## [Work required]
Copy out every line of the material below, character for character, with no changes.

## [Items]

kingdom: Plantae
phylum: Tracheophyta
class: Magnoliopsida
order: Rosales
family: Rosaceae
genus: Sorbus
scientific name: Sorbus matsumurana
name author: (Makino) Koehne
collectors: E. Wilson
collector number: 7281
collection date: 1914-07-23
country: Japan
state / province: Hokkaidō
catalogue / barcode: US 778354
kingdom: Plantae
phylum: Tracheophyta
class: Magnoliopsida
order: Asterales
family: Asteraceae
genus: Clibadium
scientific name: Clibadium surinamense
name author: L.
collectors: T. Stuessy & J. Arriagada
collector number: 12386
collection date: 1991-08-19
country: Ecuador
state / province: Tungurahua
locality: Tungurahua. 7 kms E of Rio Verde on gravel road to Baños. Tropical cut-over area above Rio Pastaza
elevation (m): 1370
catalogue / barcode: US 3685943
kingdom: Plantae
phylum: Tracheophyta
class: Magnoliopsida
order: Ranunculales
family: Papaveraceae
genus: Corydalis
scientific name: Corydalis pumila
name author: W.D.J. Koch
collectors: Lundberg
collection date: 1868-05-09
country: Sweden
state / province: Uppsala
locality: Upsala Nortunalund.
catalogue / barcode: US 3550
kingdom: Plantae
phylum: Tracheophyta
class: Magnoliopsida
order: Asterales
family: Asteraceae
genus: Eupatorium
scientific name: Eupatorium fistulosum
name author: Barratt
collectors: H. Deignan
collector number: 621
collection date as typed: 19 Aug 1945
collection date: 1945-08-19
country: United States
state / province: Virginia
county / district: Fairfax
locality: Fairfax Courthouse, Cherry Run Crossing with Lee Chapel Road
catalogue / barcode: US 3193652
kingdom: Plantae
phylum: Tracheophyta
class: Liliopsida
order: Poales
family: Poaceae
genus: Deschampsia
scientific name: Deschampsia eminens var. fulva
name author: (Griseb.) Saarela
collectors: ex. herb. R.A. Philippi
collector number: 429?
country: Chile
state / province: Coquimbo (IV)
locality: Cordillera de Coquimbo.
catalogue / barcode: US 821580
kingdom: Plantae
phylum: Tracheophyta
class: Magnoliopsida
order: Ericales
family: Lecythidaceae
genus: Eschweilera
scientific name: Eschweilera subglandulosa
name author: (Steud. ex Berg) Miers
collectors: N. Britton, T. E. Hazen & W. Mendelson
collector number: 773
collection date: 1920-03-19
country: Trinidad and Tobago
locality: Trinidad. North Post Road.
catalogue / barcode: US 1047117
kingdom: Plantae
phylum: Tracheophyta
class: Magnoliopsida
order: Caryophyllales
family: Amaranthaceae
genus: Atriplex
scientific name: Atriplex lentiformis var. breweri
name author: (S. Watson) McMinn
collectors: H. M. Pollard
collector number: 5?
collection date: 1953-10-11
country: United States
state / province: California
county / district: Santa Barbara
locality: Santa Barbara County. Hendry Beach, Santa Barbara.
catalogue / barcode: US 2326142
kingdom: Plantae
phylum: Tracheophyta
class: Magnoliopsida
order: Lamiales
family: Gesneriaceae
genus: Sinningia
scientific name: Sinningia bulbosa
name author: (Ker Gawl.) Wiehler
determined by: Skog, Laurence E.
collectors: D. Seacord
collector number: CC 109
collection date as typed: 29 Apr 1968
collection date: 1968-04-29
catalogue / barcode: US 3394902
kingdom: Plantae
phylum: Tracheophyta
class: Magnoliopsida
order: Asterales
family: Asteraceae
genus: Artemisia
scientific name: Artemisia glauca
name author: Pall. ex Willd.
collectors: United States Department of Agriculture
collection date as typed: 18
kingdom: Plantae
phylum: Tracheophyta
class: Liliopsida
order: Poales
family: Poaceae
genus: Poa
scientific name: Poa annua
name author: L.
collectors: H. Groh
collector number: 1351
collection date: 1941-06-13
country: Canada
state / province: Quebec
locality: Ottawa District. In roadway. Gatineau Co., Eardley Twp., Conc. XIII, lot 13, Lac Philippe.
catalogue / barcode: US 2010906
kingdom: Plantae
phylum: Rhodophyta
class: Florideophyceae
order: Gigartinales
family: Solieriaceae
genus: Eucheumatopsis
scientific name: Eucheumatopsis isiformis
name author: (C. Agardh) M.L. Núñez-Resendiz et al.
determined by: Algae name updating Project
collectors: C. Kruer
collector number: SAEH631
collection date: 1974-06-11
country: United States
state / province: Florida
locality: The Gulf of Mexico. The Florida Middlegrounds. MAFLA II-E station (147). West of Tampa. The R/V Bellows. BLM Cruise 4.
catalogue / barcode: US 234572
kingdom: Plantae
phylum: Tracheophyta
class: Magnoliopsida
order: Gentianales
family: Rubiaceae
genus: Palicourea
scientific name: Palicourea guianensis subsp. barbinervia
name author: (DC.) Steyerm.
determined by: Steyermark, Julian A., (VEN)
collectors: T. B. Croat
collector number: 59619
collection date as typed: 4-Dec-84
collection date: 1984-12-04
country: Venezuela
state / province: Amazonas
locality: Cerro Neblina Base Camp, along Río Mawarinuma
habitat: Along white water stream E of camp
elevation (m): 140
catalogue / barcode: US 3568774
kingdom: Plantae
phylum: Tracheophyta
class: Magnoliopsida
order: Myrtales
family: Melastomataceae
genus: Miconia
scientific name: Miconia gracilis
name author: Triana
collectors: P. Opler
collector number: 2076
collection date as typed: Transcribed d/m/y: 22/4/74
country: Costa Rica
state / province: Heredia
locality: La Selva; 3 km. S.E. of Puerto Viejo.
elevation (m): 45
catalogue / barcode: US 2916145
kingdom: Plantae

## [Output below]
kingdom: Plantae
phylum: Tracheophyta
class: Magnoliopsida
order: Rosales
family: Rosaceae
genus: Sorbus
scientific name: Sorbus matsumurana
name author: (Makino) Koehne
collectors: E. Wilson
collector number: 7281
collection date: 1914-07-23
country: Japan
state / province: Hokkaidō
catalogue / barcode: US 778354
kingdom: Plantae
phylum: Tracheophyta
class: Magnoliopsida
order: Asterales
family: Asteraceae
genus: Clibadium
scientific name: Clibadium surinamense
name author: L.
collectors: T. Stuessy & J. Arriagada
collector number: 12386
collection date: 1991-08-19
country: Ecuador
state / province: Tungurahua
locality: Tungurahua. 7 kms E of Rio Verde on gravel road to Baños. Tropical cut-over area above Rio Pastaza
elevation (m): 1370
catalogue / barcode: US 3685943
kingdom: Plantae
phylum: Tracheophyta
class: Magnoliopsida
order: Ranunculales
family: Papaveraceae
genus: Corydalis
scientific name: Corydalis pumila
name author: W.D.J. Koch
collectors: Lundberg
collection date: 1868-05-09
country: Sweden
state / province: Uppsala
locality: Upsala Nortunalund.
catalogue / barcode: US 3550
kingdom: Plantae
phylum: Tracheophyta
class: Magnoliopsida
order: Asterales
family: Asteraceae
genus: Eupatorium
scientific name: Eupatorium fistulosum
name author: Barratt
collectors: H. Deignan
collector number: 621
collection date as typed: 19 Aug 1945
collection date: 1945-08-19
country: United States
state / province: Virginia
county / district: Fairfax
locality: Fairfax Courthouse, Cherry Run Crossing with Lee Chapel Road
catalogue / barcode: US 3193652
kingdom: Plantae
phylum: Tracheophyta
class: Liliopsida
order: Poales
family: Poaceae
genus: Deschampsia
scientific name: Deschampsia eminens var. fulva
name author: (Griseb.) Saarela
collectors: ex. herb. R.A. Philippi
collector number: 429?
country: Chile
state / province: Coquimbo (IV)
locality: Cordillera de Coquimbo.
catalogue / barcode: US 821580
kingdom: Plantae
phylum: Tracheophyta
class: Magnoliopsida
order: Ericales
family: Lecythidaceae
genus: Eschweilera
scientific name: Eschweilera subglandulosa
name author: (Steud. ex Berg) Miers
collectors: N. Britton, T. E. Hazen & W. Mendelson
collector number: 773
collection date: 1920-03-19
country: Trinidad and Tobago
locality: Trinidad. North Post Road.
catalogue / barcode: US 1047117
kingdom: Plantae
phylum: Tracheophyta
class: Magnoliopsida
order: Caryophyllales
family: Amaranthaceae
genus: Atriplex
scientific name: Atriplex lentiformis var. breweri
name author: (S. Watson) McMinn
collectors: H. M. Pollard
collector number: 5?
collection date: 1953-10-11
country: United States
state / province: California
county / district: Santa Barbara
locality: Santa Barbara County. Hendry Beach, Santa Barbara.
catalogue / barcode: US 2326142
kingdom: Plantae
phylum: Tracheophyta
class: Magnoliopsida
order: Lamiales
family: Gesneriaceae
genus: Sinningia
scientific name: Sinningia bulbosa
name author: (Ker Gawl.) Wiehler
determined by: Skog, Laurence E.
collectors: D. Seacord
collector number: CC 109
collection date as typed: 29 Apr 1968
collection date: 1968-04-29
catalogue / barcode: US 3394902
kingdom: Plantae
phylum: Tracheophyta
class: Magnoliopsida
order: Asterales
family: Asteraceae
genus: Artemisia
scientific name: Artemisia glauca
name author: Pall. ex Willd.
collectors: United States Department of Agriculture
collection date as typed: 18
kingdom: Plantae
phylum: Tracheophyta
class: Liliopsida
order: Poales
family: Poaceae
genus: Poa
scientific name: Poa annua
name author: L.
collectors: H. Groh
collector number: 1351
collection date: 1941-06-13
country: Canada
state / province: Quebec
locality: Ottawa District. In roadway. Gatineau Co., Eardley Twp., Conc. XIII, lot 13, Lac Philippe.
catalogue / barcode: US 2010906
kingdom: Plantae
phylum: Rhodophyta
class: Florideophyceae
order: Gigartinales
family: Solieriaceae
genus: Eucheumatopsis
scientific name: Eucheumatopsis isiformis
name author: (C. Agardh) M.L. Núñez-Resendiz et al.
determined by: Algae name updating Project
collectors: C. Kruer
collector number: SAEH631
collection date: 1974-06-11
country: United States
state / province: Florida
locality: The Gulf of Mexico. The Florida Middlegrounds. MAFLA II-E station (147). West of Tampa. The R/V Bellows. BLM Cruise 4.
catalogue / barcode: US 234572
kingdom: Plantae
phylum: Tracheophyta
class: Magnoliopsida
order: Gentianales
family: Rubiaceae
genus: Palicourea
scientific name: Palicourea guianensis subsp. barbinervia
name author: (DC.) Steyerm.
determined by: Steyermark, Julian A., (VEN)
collectors: T. B. Croat
collector number: 59619
collection date as typed: 4-Dec-84
collection date: 1984-12-04
country: Venezuela
state / province: Amazonas
locality: Cerro Neblina Base Camp, along Río Mawarinuma
habitat: Along white water stream E of camp
elevation (m): 140
catalogue / barcode: US 3568774
kingdom: Plantae
phylum: Tracheophyta
class: Magnoliopsida
order: Myrtales
family: Melastomataceae
genus: Miconia
scientific name: Miconia gracilis
name author: Triana
collectors: P. Opler
collector number: 2076
collection date as typed: Transcribed d/m/y: 22/4/74
country: Costa Rica
state / province: Heredia
locality: La Selva; 3 km. S.E. of Puerto Viejo.
elevation (m): 45
catalogue / barcode: US 2916145
kingdom: Plantae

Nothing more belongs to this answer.